We found that more mothers were doing the talking than fathers, so the resources for Hal were a little harder to find. About a year after Noah died, we learned about a professional entertainer and clown (just like Hal had been before the accident) who lost his son, Luca, in an accident. I found him on Facebook. I wrote to him. He wrote right back. I remember the first sentence of his email, something like, “Holy shit! I can’t believe this happened to you.”

We have been friends ever since. There is a language that parents who have lost children speak. A shorthand. They know that nothing is too crazy to say, because the craziest has happened.

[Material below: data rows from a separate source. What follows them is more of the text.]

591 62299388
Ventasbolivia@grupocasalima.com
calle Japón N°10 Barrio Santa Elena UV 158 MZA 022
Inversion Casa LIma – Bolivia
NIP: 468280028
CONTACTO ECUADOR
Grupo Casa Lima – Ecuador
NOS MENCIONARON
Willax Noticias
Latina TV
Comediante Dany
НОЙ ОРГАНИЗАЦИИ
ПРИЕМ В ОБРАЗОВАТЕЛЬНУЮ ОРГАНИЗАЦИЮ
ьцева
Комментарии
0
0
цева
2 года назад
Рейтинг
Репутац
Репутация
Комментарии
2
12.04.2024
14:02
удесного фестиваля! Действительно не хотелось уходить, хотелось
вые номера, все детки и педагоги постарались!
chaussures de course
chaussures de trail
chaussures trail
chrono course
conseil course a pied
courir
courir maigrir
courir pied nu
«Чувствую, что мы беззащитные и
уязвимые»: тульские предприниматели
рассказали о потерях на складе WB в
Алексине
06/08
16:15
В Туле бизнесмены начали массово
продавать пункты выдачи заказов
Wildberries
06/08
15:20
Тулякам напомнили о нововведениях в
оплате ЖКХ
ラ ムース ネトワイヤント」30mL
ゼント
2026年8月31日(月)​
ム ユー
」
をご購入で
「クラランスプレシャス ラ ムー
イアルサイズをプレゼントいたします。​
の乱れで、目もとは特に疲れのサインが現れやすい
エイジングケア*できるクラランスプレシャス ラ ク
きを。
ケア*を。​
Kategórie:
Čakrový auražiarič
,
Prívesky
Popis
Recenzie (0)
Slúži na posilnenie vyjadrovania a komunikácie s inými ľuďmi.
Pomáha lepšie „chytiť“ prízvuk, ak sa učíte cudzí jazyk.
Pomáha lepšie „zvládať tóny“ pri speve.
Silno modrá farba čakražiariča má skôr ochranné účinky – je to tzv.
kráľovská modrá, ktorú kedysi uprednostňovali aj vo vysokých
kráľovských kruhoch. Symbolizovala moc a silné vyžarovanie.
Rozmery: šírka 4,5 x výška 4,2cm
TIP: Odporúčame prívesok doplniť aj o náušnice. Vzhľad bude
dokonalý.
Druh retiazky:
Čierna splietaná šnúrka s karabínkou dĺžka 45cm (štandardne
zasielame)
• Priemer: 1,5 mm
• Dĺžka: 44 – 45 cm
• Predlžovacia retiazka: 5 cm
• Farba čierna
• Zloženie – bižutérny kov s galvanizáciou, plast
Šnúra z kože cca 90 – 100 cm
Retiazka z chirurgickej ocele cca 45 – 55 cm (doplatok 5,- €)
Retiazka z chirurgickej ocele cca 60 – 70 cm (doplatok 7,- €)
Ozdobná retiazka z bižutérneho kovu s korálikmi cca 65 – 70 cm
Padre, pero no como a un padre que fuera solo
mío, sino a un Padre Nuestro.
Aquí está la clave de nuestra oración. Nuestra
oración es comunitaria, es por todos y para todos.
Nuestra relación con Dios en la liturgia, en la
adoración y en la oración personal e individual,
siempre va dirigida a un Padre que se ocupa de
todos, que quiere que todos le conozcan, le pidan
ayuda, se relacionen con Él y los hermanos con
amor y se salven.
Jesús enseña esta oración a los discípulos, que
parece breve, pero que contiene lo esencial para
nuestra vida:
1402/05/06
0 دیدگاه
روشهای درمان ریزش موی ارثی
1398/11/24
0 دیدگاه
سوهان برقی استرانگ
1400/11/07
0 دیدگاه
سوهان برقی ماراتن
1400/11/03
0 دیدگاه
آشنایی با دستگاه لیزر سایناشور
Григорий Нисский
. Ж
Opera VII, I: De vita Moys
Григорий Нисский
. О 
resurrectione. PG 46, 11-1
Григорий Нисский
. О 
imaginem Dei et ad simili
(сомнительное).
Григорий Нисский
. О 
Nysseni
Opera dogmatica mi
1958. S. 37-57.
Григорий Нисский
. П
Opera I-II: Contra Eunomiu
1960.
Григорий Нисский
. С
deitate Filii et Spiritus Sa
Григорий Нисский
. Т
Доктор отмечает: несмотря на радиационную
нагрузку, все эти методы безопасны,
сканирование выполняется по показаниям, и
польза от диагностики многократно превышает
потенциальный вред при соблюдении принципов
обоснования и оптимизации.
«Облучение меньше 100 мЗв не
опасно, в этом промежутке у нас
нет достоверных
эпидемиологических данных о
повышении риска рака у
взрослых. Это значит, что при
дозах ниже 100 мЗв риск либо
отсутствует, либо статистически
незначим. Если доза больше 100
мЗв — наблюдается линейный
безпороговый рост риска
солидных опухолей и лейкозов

Just two days ago, an old friend asked me for advice on what to say to an adult college student of hers. Her student’s 16-year-old daughter, Macy, had just been killed in a car accident. So I’ve been thinking about what to say. I’ve been asked to do this before. And I will be asked to do it again. I’m more than happy to do whatever I can. I feel it’s my duty. It helps me, and I hope it helps them too. Maybe the “LOVE” bracelet gives me that strength, and that’s why I still have it. If I had a million dollars, I would buy one for every hurting parent I know.

One gift you can all give to hurting parents is to say their child’s name. Never be afraid to say their name. It’s like music to our ears in a way. The most beautiful word. Synonymous with love.

I just polished the “LOVE” bracelet last night. I could feel Noah by my side as I did it.